EXTRACT TO READ:
┄┄┄┄┄┄┄┄┄┄
Ansys Fluent GPU Performance Testing – Use Case
Dr.-Ing. Matthias Voß 06.12.2024
Tech Article 24/17 | Glorious Processing Unit or briefly: GPU
Whether in mechanical engineering, aviation or product development, flow simulations are essential for precise and fast development processes. But how do CPU- and GPU-based simulations differ and what are the most important criteria when evaluating hardware? This article highlights fundamental differences, performance metrics and the possible applications of GPU and CPU setups for your CFD projects.
GPU Power | © Adobe Firefly
CPU/GPU – Design and Differences
CPU (Central Processing Unit) and GPU (Graphics Processing Unit) are both processing units, but with different architectures and functions. Technical progress over the past 30 years has shown that future computing tasks can be accomplished by increasing the number of transistors and cores per CPU, rather than by clock rate or single-core computing power (see figure). CPUs have few, but powerful cores that process complex tasks sequentially, while GPUs consist of many so-called Streaming Multiprocessors (SMs). These SMs allow the GPU to manage a large number of Threads simultaneously, making it ideal for simulation-based computing operations.
┄┄┄┄┄┄┄┄┄┄
Dataset records
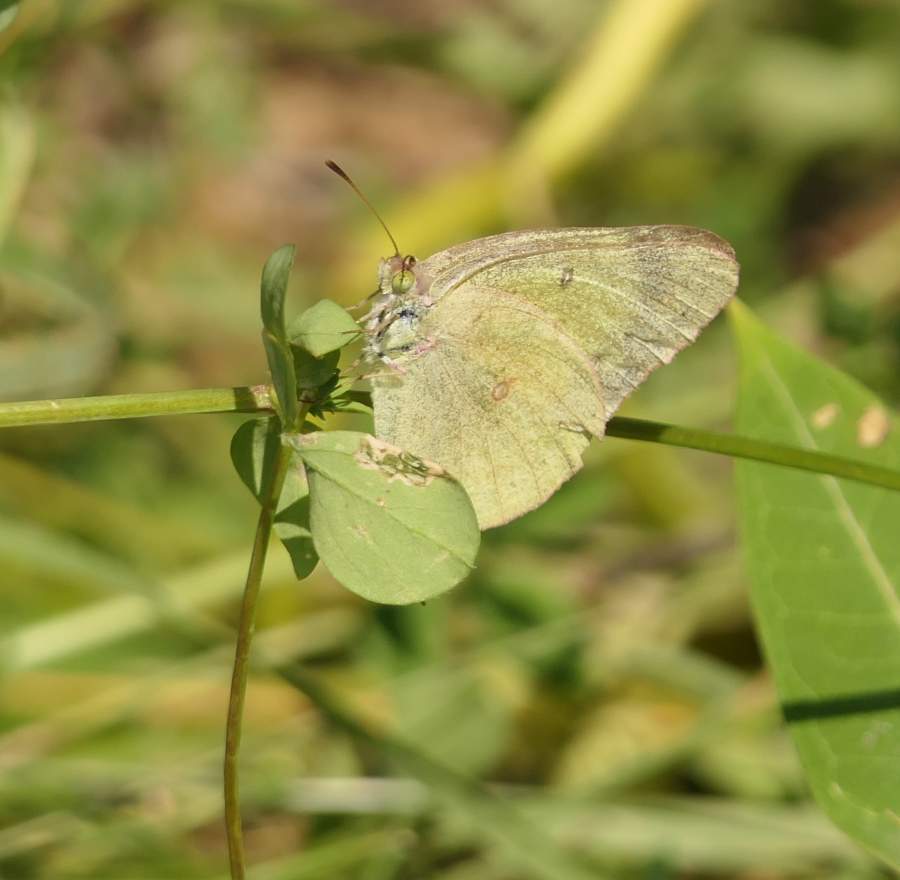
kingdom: Animalia
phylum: Arthropoda
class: Insecta
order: Lepidoptera
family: Pieridae
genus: Colias
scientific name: Colias philodice
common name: Clouded sulphur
┄┄┄┄┄┄┄┄┄┄
REQUESTS:
A – Answer these questions from the Fluent GPU article:
(i) What date appears under the author's name?
(ii) What are the many units that make up a GPU called?
(iii) How do CPUs process complex tasks?
B – Output word for word the part of the Fluent GPU article that begins at the words "GPU Power |" and stops after "simulation-based computing operations.".
C – List every field the Fluent GPU article names as one where flow simulations are essential.

SOLVED PROBLEMS:
A –
(i) 06.12.2024
(ii) Streaming Multiprocessors (SMs)
(iii) Sequentially, using few but powerful cores.

B –
GPU Power | © Adobe Firefly
CPU/GPU – Design and Differences
CPU (Central Processing Unit) and GPU (Graphics Processing Unit) are both processing units, but with different architectures and functions. Technical progress over the past 30 years has shown that future computing tasks can be accomplished by increasing the number of transistors and cores per CPU, rather than by clock rate or single-core computing power (see figure). CPUs have few, but powerful cores that process complex tasks sequentially, while GPUs consist of many so-called Streaming Multiprocessors (SMs). These SMs allow the GPU to manage a large number of Threads simultaneously, making it ideal for simulation-based computing operations.

C – Mechanical engineering, aviation, product development